Le nuove leadership, disseminate, non gerarchiche, non più verticali ma orizzontali eppure capaci di una nuova autorevolezza, devono aiutare soprattutto i giovani a comprendere che vere relazioni che ci fanno trovare noi stessi sono proprio quelle “squilibrate”. Sono le cadute, quando troviamo una mano che ci aiuta a rialzarci.

Anche negli incontri quotidiani abbiamo paura di fare i conti con la fragilità?
Solo pian piano si scopre di avere dentro di sé la capacità di saper modulare con delicatezza il proprio essere presente all’altro e per l’altro. Ed è sempre l’altro fragile che ci fa capire che la vita civile non è un problema di adeguatezza, ma di relazione. Non è un problema di quanto hai da dare, poiché anche l’altro ti dà molto, ma è un problema di dare e ricevere da tutte e due le parti. Meglio non calare mani consolatorie pesanti sugli altri, meglio essere delicati ed agire sempre in risposta all’altro al bisogno e al desiderio.

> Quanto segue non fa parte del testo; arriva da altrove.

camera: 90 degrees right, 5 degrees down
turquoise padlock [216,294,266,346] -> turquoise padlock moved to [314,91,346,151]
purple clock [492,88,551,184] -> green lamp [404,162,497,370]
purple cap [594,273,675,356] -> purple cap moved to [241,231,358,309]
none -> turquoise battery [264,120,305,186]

Ma per farlo, bisogna riscoprire la fragilità come luogo che ci fa uscire dalla vita nascosta, rinchiusa in luoghi difensivi. Aiutare a uscire dalla vita nascosta: non trovo oggi altra definizione per il volontariato. Organizzato e non.

Spesso questa dicotomia "organizzazione-spontaneità" orienta discorsi e riflessioni. Nella pratica, le cose sembrano essere più complesse anche in tema di volontariato…
Se c’è una cosa che ha preso corpo, in quest’anno e mezzo di pandemia, è il fatto che – al di là delle forme più o meno strutturate e dell’agire volontario, che spesso negli ultimi decenni si è trovato incagliato nella costruzione di servizi, nelle tecnicalità e nelle procedure – si è rivelato un nucleo forte di immediata messa a disposizione rispetto al bisogno degli altri. C’era gente in ascolto, c’era gente in aiuto: anche mentre il virus mieteva vittime a centinaia. Questo nucleo di disponibilità va valorizzato, ampliato, compreso, messo a valor comune. Questo è il compito di quelle che chiamo leadership civili: forze capaci di disarmare la retorica delle buone intenzioni, riattivando il valore della fragilità condivisa, ovvero – per usare le parole di Papa Francesco – della fraternità.

Il volontariato, declinato in questi termini, è la scelta del “cercarsi”. Una scelta che ha caratterizzato moltissimi atteggiamenti, moltissime quotidianità, moltissime sorprese da parte di chi si è messo in gioco o, semplicemente, si è rivelato disponibile a mettersi in gioco anche nei giorni del massimo bisogno e del massimo pericolo. Non disperdere ciò che prima era disseminato e, la pandemia, ha invece unito è la sfida che attende le nuove leadership civili.